Limb landmark coordinates:

┌──

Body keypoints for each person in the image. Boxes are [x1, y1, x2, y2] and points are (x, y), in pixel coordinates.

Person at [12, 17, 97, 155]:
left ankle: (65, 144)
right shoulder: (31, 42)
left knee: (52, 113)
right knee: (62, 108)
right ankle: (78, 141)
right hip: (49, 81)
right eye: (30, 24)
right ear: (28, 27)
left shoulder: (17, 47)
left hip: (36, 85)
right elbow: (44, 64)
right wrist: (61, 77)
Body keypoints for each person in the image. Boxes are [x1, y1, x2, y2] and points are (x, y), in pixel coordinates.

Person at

└──
┌──

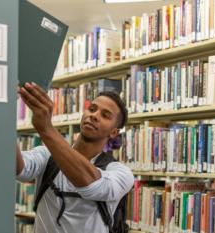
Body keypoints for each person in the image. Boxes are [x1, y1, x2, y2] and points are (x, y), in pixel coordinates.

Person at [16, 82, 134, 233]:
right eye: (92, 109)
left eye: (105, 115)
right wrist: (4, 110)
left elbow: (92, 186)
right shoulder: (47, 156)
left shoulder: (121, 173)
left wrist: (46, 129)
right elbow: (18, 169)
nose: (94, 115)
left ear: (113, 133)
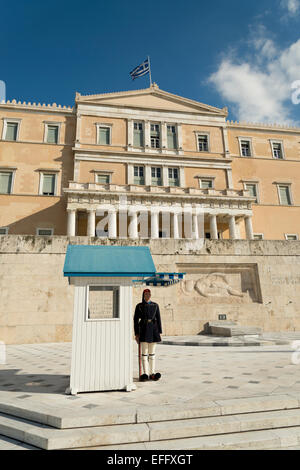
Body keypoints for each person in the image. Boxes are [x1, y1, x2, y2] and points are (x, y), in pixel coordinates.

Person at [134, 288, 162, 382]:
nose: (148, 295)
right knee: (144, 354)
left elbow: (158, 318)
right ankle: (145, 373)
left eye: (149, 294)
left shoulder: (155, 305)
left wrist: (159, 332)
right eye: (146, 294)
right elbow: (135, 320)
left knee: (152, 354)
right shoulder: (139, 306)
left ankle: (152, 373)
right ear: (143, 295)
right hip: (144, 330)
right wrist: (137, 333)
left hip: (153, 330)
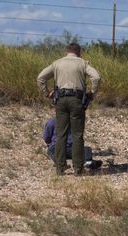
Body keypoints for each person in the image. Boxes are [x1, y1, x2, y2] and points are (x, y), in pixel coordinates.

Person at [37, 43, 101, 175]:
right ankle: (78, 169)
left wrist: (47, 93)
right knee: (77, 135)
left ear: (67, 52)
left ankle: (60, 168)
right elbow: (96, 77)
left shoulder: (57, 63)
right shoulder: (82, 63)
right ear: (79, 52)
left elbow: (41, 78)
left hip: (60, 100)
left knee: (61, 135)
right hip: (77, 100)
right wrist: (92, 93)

└──
┌──

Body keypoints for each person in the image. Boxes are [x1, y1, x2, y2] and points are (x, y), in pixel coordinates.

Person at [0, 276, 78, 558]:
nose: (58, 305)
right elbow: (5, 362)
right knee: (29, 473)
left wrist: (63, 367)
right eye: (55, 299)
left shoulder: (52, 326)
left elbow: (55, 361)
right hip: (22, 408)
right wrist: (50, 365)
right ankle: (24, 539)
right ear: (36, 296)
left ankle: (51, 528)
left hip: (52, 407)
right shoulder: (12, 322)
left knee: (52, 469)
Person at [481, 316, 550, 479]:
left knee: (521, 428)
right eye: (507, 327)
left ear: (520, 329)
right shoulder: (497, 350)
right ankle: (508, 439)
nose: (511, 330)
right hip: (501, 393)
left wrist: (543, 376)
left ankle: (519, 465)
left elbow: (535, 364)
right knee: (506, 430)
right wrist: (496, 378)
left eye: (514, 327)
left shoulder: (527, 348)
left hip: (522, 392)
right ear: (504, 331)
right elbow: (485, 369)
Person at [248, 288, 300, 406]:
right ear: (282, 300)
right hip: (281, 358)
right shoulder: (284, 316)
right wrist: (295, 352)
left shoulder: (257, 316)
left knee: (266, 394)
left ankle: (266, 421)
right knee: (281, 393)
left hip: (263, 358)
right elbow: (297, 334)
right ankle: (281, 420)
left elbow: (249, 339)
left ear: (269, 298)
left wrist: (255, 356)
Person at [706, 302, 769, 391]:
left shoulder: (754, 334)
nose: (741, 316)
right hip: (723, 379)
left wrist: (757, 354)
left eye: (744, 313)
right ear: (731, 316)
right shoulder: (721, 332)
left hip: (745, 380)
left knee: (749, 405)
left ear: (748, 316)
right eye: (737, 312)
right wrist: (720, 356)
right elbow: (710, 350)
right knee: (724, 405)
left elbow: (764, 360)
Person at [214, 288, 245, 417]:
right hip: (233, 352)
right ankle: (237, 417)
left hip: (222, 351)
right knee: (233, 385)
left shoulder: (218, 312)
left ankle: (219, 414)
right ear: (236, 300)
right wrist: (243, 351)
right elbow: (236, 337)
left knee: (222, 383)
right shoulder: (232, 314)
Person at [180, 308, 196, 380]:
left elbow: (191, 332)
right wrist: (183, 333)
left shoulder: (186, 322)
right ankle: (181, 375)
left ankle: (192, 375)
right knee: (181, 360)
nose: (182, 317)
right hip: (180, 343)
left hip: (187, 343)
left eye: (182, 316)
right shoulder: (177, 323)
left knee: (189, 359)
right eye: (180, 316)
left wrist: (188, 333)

└──

**Work to be completed:**
What is needed is an exact copy of the lines above, from the one holding "right eye: (92, 109)" down to the one holding "left hip: (153, 330)", with those two included and the pictures left out.

**Exercise output:**
right eye: (92, 109)
left eye: (105, 115)
right wrist: (4, 110)
left elbow: (92, 186)
right shoulder: (47, 156)
left shoulder: (121, 173)
left wrist: (46, 129)
right elbow: (18, 169)
nose: (94, 115)
left ear: (113, 133)
Body keypoints for each person in the image. Boxes are [x1, y1, x2, y2] and points are (x, y), in pixel coordinates.

Person at [134, 288, 162, 382]:
nose: (148, 295)
right knee: (144, 354)
left elbow: (158, 318)
right ankle: (145, 373)
left eye: (149, 294)
left shoulder: (155, 305)
left wrist: (159, 332)
right eye: (146, 294)
right elbow: (135, 320)
left knee: (152, 354)
right shoulder: (139, 306)
left ankle: (152, 373)
right ear: (143, 295)
right hip: (144, 330)
right wrist: (137, 333)
left hip: (153, 330)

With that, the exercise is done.